Ronald Acuña Jr. and Corbin Carroll just got a little more dangerous. Same for Bobby Witt Jr., Elly De La Cruz and the rest of baseball's fastest players.
Major League Baseball wants umpires to crack down on obstruction, and the commissioner's office outlined plans during a call with managers this week. MLB staff also will meet managers in person during spring training to go over enforcement.
The increased emphasis is only on the bases and not at home plate. The focus is on infielders who drop a knee or leg down in front of a bag while receiving a throw, acting as a deterrence for aggressive baserunning and creating an increased risk of injuries.
“I think with everything, they’re trying to make the game a little safer to avoid some unnecessary injuries," Phillies shortstop Trea Turner said Friday at the team's facility in Florida. “The intentions are always good. It comes down to how it affects the players and the games. I’m sure there will be plays where one team doesn’t like it or one team does.”

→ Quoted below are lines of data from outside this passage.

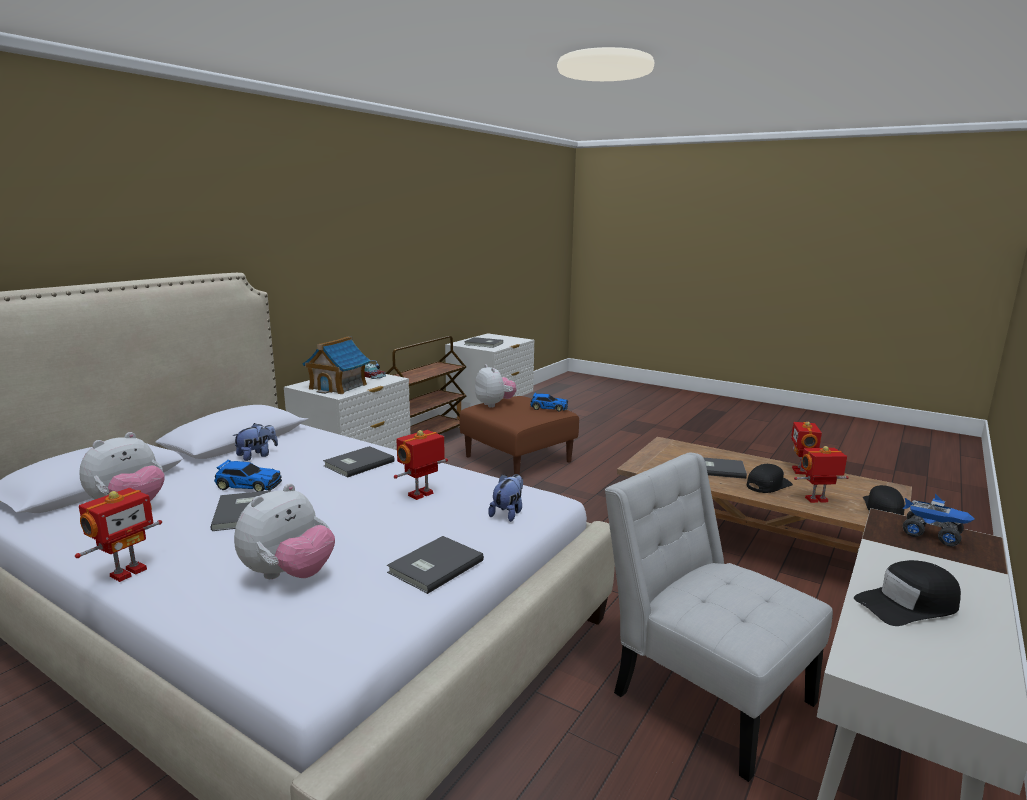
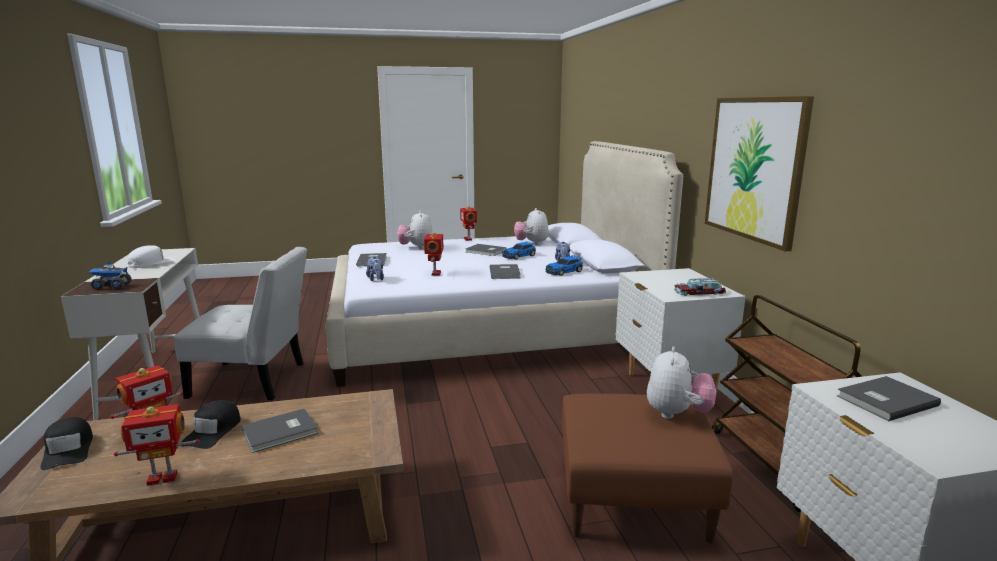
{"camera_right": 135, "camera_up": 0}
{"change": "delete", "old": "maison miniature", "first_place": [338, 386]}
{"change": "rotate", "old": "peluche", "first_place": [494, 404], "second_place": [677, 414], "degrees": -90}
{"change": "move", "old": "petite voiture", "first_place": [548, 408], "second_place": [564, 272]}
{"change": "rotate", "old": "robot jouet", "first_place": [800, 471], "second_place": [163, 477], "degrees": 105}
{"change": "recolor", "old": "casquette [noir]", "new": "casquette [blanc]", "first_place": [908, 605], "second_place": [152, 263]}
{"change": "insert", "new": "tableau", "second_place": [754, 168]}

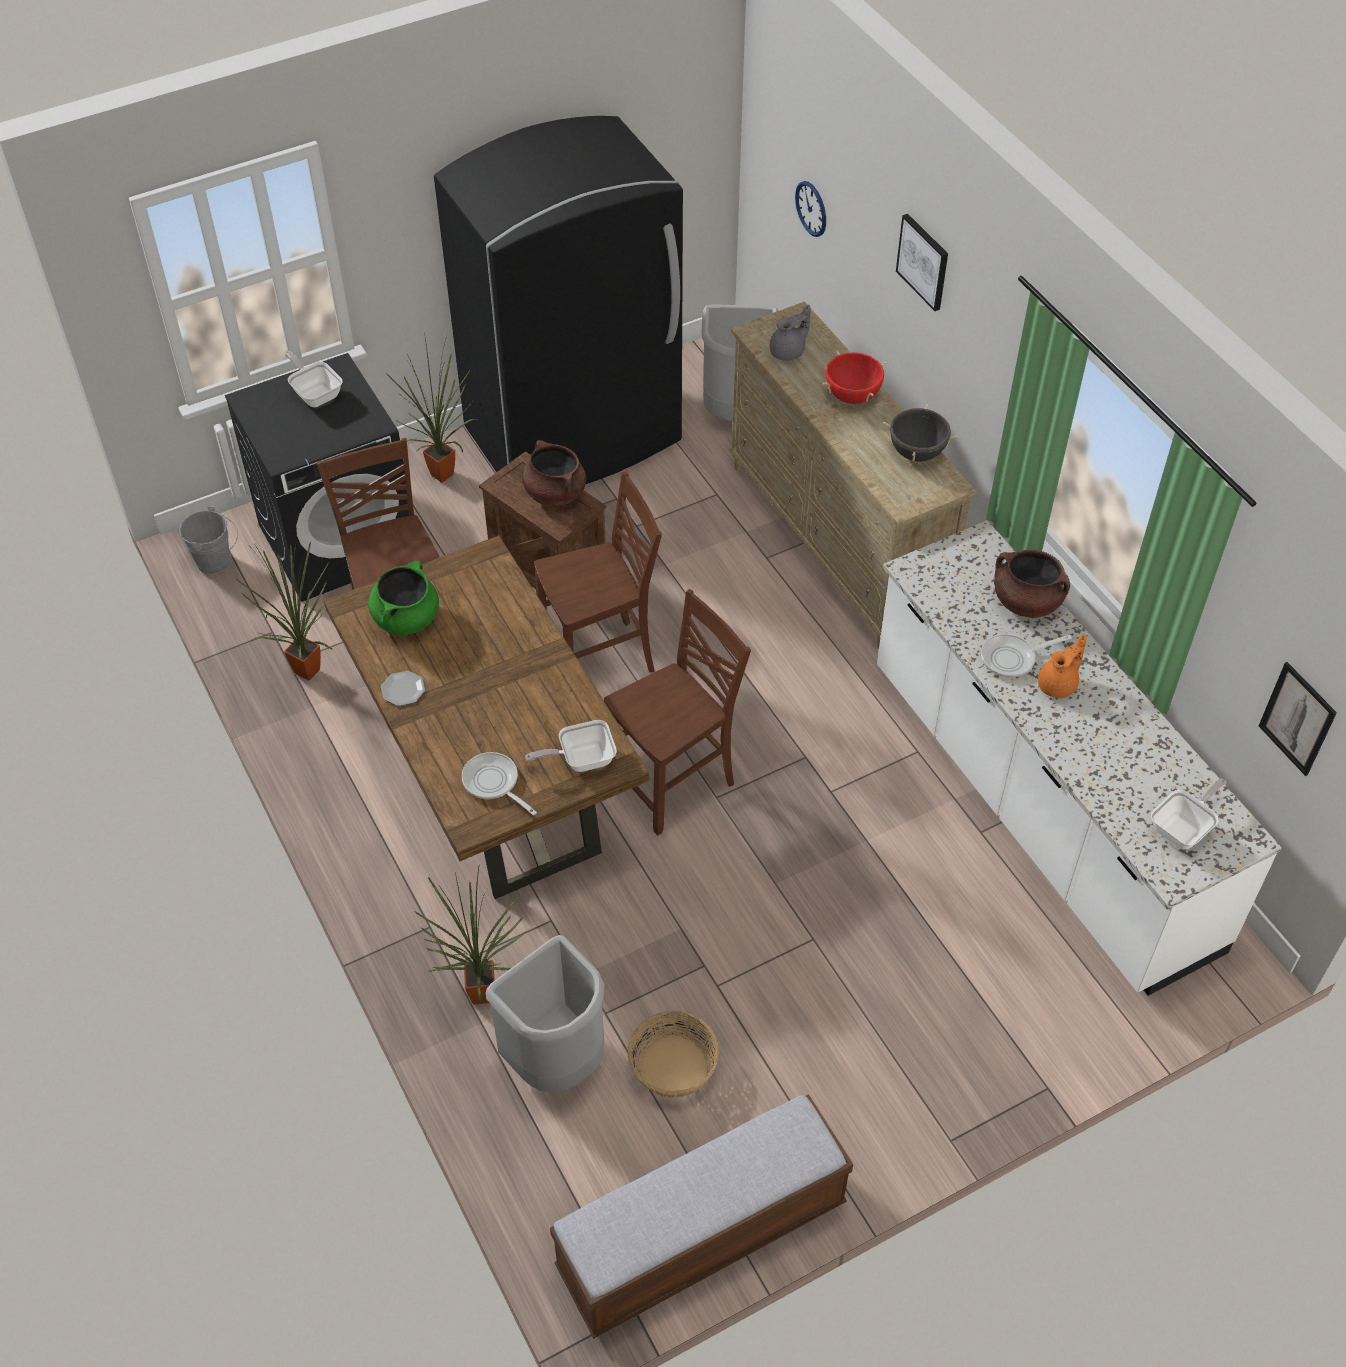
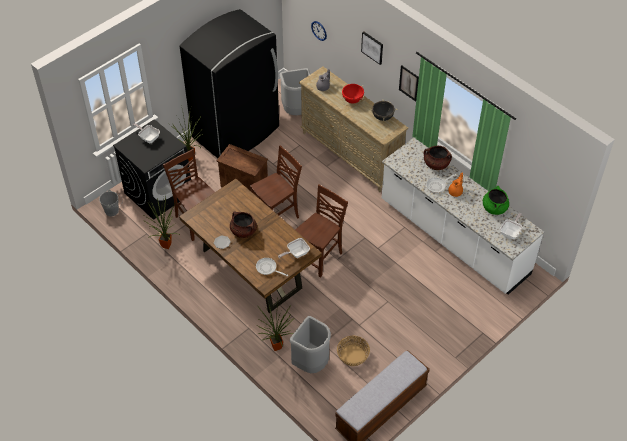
{"camera_right": -15, "camera_up": 0}
{"change": "move", "old": "marmite [marron]", "first_place": [554, 493], "second_place": [243, 231]}
{"change": "move", "old": "marmite [vert]", "first_place": [406, 618], "second_place": [494, 208]}
{"change": "move", "old": "tableau", "first_place": [1297, 719], "second_place": [409, 83]}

With more position players arriving at spring training every day, the topic likely will come up more and more as teams ramp up for the season.
“We'll touch on that. We'll show them some video of what’s good and what’s not,” Texas Rangers manager Bruce Bochy said. “You know, it’s going to be a little adjustment.”

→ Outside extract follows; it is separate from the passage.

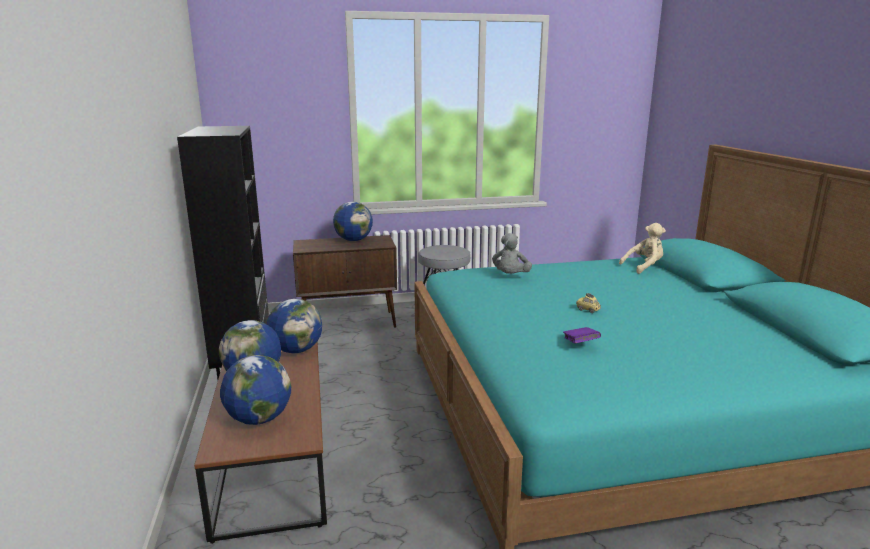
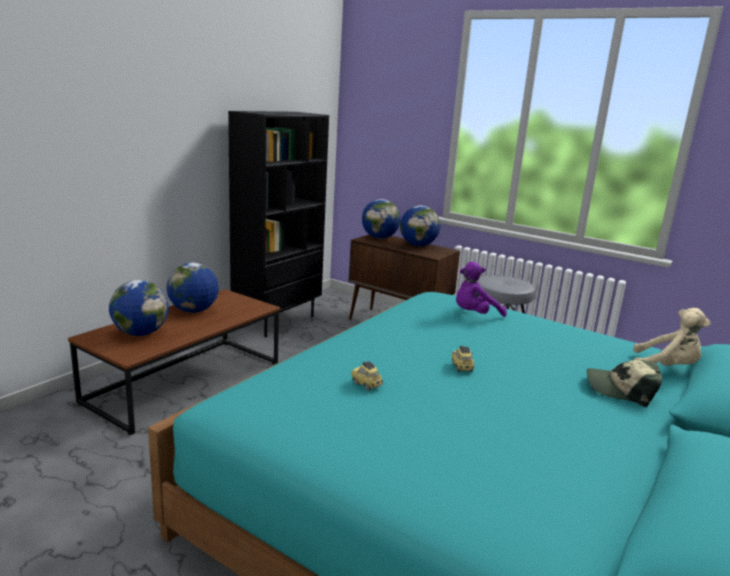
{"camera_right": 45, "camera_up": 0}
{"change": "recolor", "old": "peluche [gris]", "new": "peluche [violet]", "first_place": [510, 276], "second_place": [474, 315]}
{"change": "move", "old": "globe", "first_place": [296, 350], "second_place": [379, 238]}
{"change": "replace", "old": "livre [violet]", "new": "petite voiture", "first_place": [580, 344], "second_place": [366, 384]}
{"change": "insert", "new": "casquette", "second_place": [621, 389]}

Making obstruction a point of emphasis fits in with an ongoing effort by MLB to create more action. Obstruction calls are not reviewable, which could lead to some disgruntled players and managers as enforcement is stepped up, but it also means it won't create long replay deliberations.
A package of rule changes last season — including pitch clocks, bigger bases and limits on defensive shifts and pickoff attempts — had a dramatic effect. There were 3,503 stolen bases in the regular season, up from 2,486 in 2022 and the most since 1987.

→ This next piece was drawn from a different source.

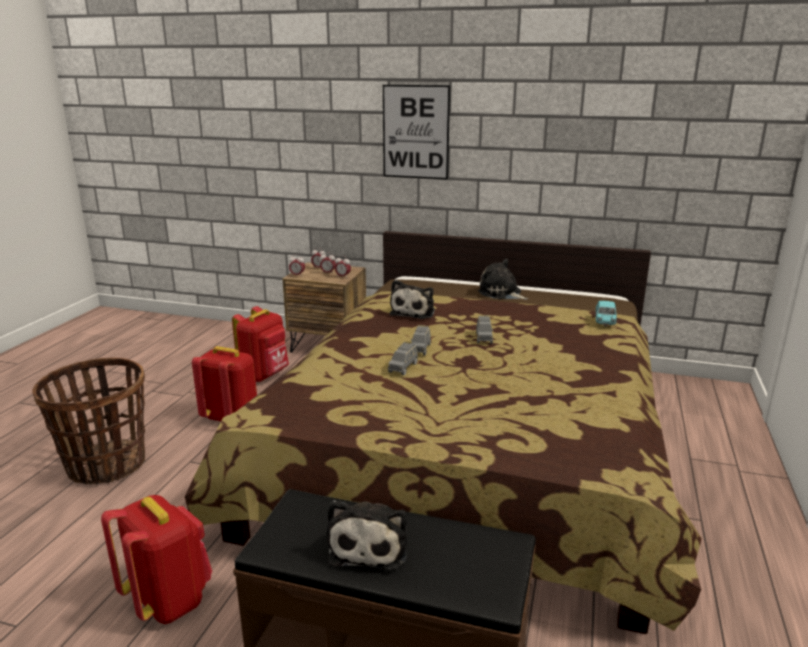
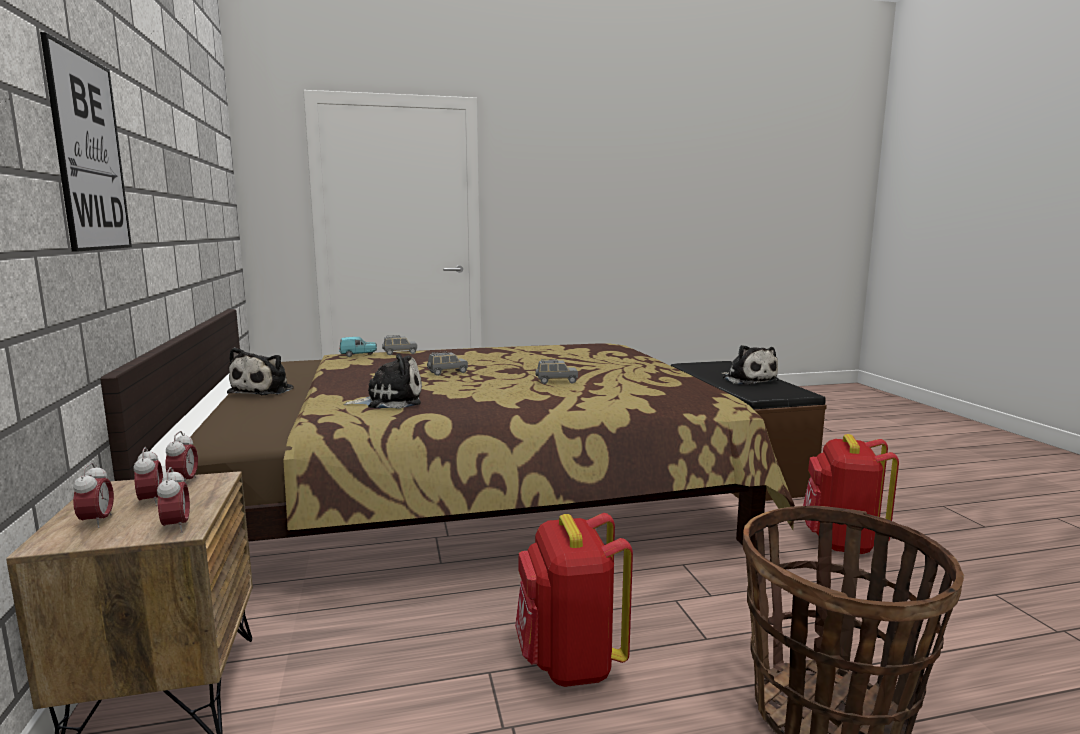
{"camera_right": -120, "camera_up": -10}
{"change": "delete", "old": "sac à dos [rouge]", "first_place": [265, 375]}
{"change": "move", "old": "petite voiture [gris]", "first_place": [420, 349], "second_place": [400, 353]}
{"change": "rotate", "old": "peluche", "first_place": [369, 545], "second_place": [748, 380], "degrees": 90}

MLB changed a different baserunning rule this offseason, widening the runner’s lane approaching first base to include a portion of fair territory. MLB also shortened the pitch clock with runners on base by two seconds to 18 and further reducing mound visits in an effort to speed games.
“Last year, you know, a lot of our preparation was around like, especially just the unknown of the clock and making sure like we’re really buttoned up on that," New York Yankees manager Aaron Boone said. "These guys are so used to it in so many ways that sometimes I even forget.”
Increased enforcement could lead to more action on the basepaths. But a significant element of MLB's motivation is injury prevention.
Top players have hurt hands or wrists on headfirst slides into bases blocked by a fielder. White Sox slugger Luis Robert Jr. sprained his left wrist when he slid into Jonathan Schoop's lower left leg on a steal attempt during an August 2022 game against Detroit.
“It’s been happening for a while. It’s been getting out of control," Boston Red Sox manager Alex Cora said. “I know some of the players complained about it the last two years.”
While acknowledging his reputation as a significant offender, Phillies second baseman Bryson Stott didn't sound too worried about his play.
“We like to fight for outs at second base,” he said. "It’s never on purpose, blocking the base. For me, or someone covering second to the shortstop side, it’s a natural move for your knee to go down to reach the ball. It’s never intentional. I guess we’ll figure out how to maneuver around that.”